### [WHAT YOU NEED TO DO]
1. Print the passage of the ING Groep N.V. Form 8-A filing between "SECURITIES AND EXCHANGE" and "Employer Identification Number)", inclusive.
2. In the ING Groep N.V. Form 8-A filing, list every parenthetical caption that labels an entry field in the registrant's identifying information.
3. Continue the ING Groep N.V. Form 8-A filing from the point where it stops.

### [EXTRACTED TEXT]

__________

FORM 8-A12B
 

 
 
SECURITIES AND EXCHANGE COMMISSION
WASHINGTON, DC 20549
FORM 8-A
FOR REGISTRATION OF CERTAIN CLASSES OF SECURITIES
PURSUANT TO SECTION 12(b) OR (g) OF THE
SECURITIES EXCHANGE ACT OF 1934
ING Groep N.V.
(Exact name of Registrant as Specified in its Charter)
     
The Netherlands
(State or Other Jurisdiction of Incorporation or Organization)
  Not Applicable
(I.R.S. Employer Identification Number)
Amstelveenseweg 500
1081 KL Amsterdam
P.O. Box 810, 1000 AV Amsterdam
The Netherlands
Telephone: 31-20-541-54-11

(Address and Telephone Number of Registrant’s
Principal Executive Offices)
     
If this form relates to the registration of a class of securities pursuant to Section 12(b) of the Exchange Act and is effective pursuant to General Instruction A. (c), please check the following box. x
  If this form relates to the registration of a class of securities pursuant to Section 12(g) of the Exchange Act and is effective pursuant to General Instruction A. (d), please check the following box.
Securities Act registration file number to which this form relates: 333-84226; 333-128361
Securities to be registered pursuant to Section 12(b) of the Act:
     
Title of Each Class
to be so Registered
  Name of Each Exchange on
Which Each Class is to be Registered
     
 
6.125% ING Perpetual Debt Securities   New York Stock Exchange, Inc.
Securities to be registered pursuant to Section 12(g) of the Act: None
 
 

 


 

INFORMATION REQUIRED IN REGISTRATION STATEMENT
Item 1. Description of Registrant’s Securities to be Registered.

__________

### [RECORD EXTRACTS]
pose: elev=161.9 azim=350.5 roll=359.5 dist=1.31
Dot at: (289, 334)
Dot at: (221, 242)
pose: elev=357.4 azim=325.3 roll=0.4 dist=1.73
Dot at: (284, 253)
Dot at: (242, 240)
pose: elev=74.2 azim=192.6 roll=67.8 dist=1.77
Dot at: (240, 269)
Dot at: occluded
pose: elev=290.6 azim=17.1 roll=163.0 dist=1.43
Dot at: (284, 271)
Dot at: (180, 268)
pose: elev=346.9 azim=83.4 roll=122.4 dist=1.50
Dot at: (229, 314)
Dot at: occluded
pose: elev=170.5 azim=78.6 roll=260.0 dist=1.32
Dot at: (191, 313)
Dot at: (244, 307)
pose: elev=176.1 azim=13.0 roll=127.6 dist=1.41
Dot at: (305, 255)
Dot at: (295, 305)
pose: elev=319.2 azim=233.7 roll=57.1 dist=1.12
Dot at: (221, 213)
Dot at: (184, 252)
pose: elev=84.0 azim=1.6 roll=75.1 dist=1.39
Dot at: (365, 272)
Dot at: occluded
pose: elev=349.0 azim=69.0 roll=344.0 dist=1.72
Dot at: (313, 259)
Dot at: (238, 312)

__________

### [THE RESPONSES]
1.
SECURITIES AND EXCHANGE COMMISSION
WASHINGTON, DC 20549
FORM 8-A
FOR REGISTRATION OF CERTAIN CLASSES OF SECURITIES
PURSUANT TO SECTION 12(b) OR (g) OF THE
SECURITIES EXCHANGE ACT OF 1934
ING Groep N.V.
(Exact name of Registrant as Specified in its Charter)
     
The Netherlands
(State or Other Jurisdiction of Incorporation or Organization)
  Not Applicable
(I.R.S. Employer Identification Number)

2.
(Exact name of Registrant as Specified in its Charter)
(State or Other Jurisdiction of Incorporation or Organization)
(I.R.S. Employer Identification Number)
(Address and Telephone Number of Registrant's Principal Executive Offices)

3.
     The description of the securities to be registered hereby is incorporated by reference to the description that appears under the caption “Description of Debt Securities We May Offer” in the Prospectus and under the caption “Description of the ING Perpetual Debt Securities” in the Prospectus Supplement, relating to the Registrant’s Registration Statement on Form F-3 (the “Form F-3”), as amended (File No. 333-84226) and the Registrant’s Registration Statement on Form F-3 (File No. 333-128361) filed pursuant to Rule 462(b) under the Securities Act of 1933, as amended. On September 20, 2005, the Registrant filed with the Securities and Exchange Commission pursuant to Rule 424(b)(5) the Prospectus Supplement, dated September 16, 2005, relating to the 6.125% ING Perpetual Debt Securities (the “ING Perpetual Debt Securities”), and on September 23, 2005, a report on Form 6-K.
Item 2. Exhibits.
  1.   Form of Subordinated Indenture between the Registrant and The Bank of New York, as trustee (incorporated by reference from Exhibit 4.2 to the Form F-3).
 
  2.   Form of Fourth Supplemental Indenture between the Registrant and The Bank of New York, as trustee, setting forth the terms of the ING Perpetual Debt Securities (incorporated by reference from Exhibit 4.2 to the Registrant’s report on Form 6-K filed with the Commission on September 23, 2005).
 
  3.   Form of ING Perpetual Debt Securities (incorporated by reference from Exhibit 4.2 to the Registrant’s report on Form 6-K filed with the Commission on September 23, 2005).

 


 

SIGNATURE
     Pursuant to the requirements of Section 12 of the Securities Exchange Act of 1934, the Registrant has duly caused this registration statement to be signed on its behalf by the undersigned, thereto duly authorized.
         
  ING Groep N.V.
(registrant)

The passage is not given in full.